> _TO-DO ITEM_: Your task is to repeat the entries exactly from their first line through the line with "грязную проезжую часть.", and to stop there.

========

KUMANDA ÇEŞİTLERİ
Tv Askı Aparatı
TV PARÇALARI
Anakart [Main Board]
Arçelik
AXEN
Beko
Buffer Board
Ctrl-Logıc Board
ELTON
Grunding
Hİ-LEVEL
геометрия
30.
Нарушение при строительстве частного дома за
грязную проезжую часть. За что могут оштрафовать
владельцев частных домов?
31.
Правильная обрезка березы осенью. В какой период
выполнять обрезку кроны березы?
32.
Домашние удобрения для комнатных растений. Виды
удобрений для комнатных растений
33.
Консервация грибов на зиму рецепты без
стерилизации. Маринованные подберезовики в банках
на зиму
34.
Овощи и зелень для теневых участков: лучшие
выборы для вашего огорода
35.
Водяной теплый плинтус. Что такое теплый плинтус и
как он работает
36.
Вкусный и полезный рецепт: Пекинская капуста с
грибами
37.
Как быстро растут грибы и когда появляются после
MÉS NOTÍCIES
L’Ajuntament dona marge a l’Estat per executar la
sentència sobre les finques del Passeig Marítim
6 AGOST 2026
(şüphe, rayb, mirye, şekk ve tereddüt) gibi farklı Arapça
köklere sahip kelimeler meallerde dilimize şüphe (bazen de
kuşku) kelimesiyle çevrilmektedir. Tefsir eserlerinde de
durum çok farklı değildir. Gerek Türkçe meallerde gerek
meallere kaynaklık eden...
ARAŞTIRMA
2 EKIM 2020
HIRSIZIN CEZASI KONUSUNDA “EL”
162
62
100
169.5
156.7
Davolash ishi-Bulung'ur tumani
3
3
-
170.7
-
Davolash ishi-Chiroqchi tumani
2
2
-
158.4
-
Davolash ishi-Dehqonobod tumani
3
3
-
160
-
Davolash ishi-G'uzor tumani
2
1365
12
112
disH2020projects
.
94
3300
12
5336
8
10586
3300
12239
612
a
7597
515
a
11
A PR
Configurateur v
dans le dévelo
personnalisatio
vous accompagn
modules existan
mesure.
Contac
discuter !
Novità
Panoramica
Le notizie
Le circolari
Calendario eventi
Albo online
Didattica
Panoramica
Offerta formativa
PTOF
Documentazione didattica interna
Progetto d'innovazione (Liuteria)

========

> _EXERCISE OUTPUT_:
KUMANDA ÇEŞİTLERİ
Tv Askı Aparatı
TV PARÇALARI
Anakart [Main Board]
Arçelik
AXEN
Beko
Buffer Board
Ctrl-Logıc Board
ELTON
Grunding
Hİ-LEVEL
геометрия
30.
Нарушение при строительстве частного дома за
грязную проезжую часть. За что могут оштрафовать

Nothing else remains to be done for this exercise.